La mort se lève tôt de Ramón Díaz-Eterovic

La mort se lève tôtLes hard boiled ne sont plus l’apanage des auteurs nord-américains. Les latino-américains se sont mis au noir depuis longtemps, pour ce qui est de Ramón Díaz-Eterovic, la première enquête de Heredia date de 1985.

C’est aux éditions Métailié qu’en France on doit d’avoir fait connaissance avec lui, mais les traductions ne suivent pas l’ordre de publication : Les sept fils de Simenon, le premier à avoir été traduit en français est le cinquième opus de la série et La mort se lève tôt, le quatrième, Les yeux du cœur, le septième, et La couleur de la peau, le neuvième. L’obscure mémoire des armes, qui vient de paraître, est le treizième. De ce fait, alors qu’Heredia suit les transformations de la société depuis la fin de la dictature, le lecteur français ne suit pas chronologiquement cette période de transition.

Les enquêtes de Heredia, privé sans prétention qui se trouve malgré lui pris dans des affaires de grande envergure, se déroulent dans le Chili d’après Pinochet. Le dictateur n’est plus aux commandes mais la police elle, est toujours là, les militaires se sont recyclés et personne n’a oublié la villa Grimaldi et la DINA.

+---+

QUESTIONS D'ÉTUDE:
a. Dans l'extrait sur Ramón Díaz-Eterovic, de quelle année date la première enquête de Heredia ?
b. Recopiez de l'extrait tout ce qui va de « La mort se lève tôtLes » jusqu'à « période de transition. ».

SECTION DES DONNÉES:
+---+

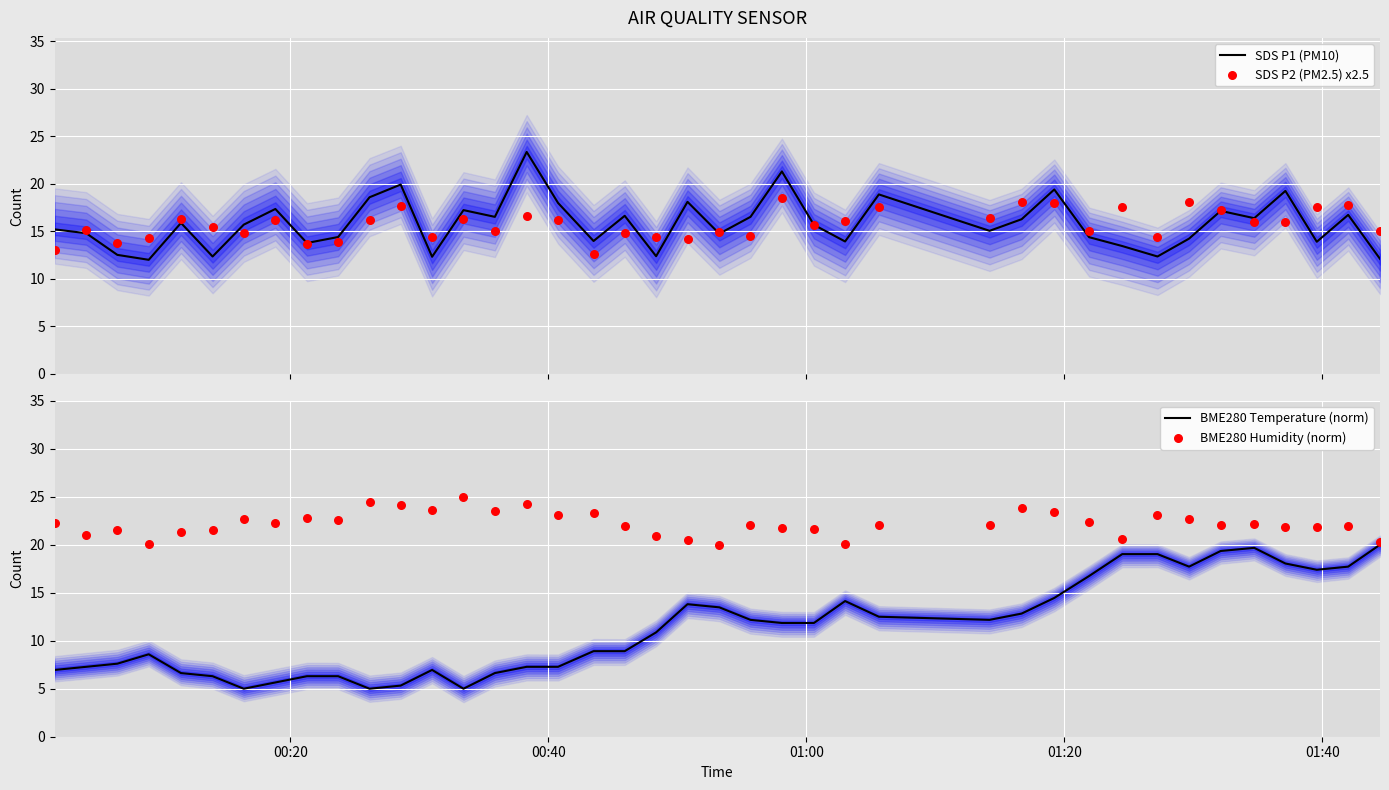

Which series has the widest spread of Y values?

BME280 Temperature (norm)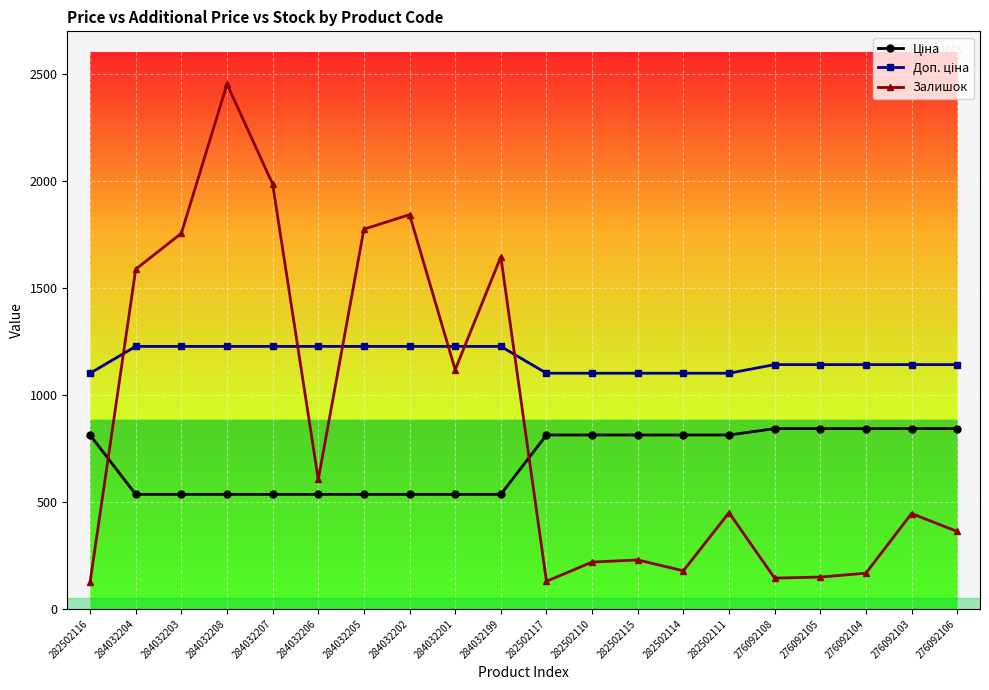

Is it true that Залишок equals 952.2 at 284032207?

False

+---+

RÉSULTATS DES TÂCHES:
a. Elle date de 1985.

b.
La mort se lève tôtLes hard boiled ne sont plus l’apanage des auteurs nord-américains. Les latino-américains se sont mis au noir depuis longtemps, pour ce qui est de Ramón Díaz-Eterovic, la première enquête de Heredia date de 1985.

C’est aux éditions Métailié qu’en France on doit d’avoir fait connaissance avec lui, mais les traductions ne suivent pas l’ordre de publication : Les sept fils de Simenon, le premier à avoir été traduit en français est le cinquième opus de la série et La mort se lève tôt, le quatrième, Les yeux du cœur, le septième, et La couleur de la peau, le neuvième. L’obscure mémoire des armes, qui vient de paraître, est le treizième. De ce fait, alors qu’Heredia suit les transformations de la société depuis la fin de la dictature, le lecteur français ne suit pas chronologiquement cette période de transition.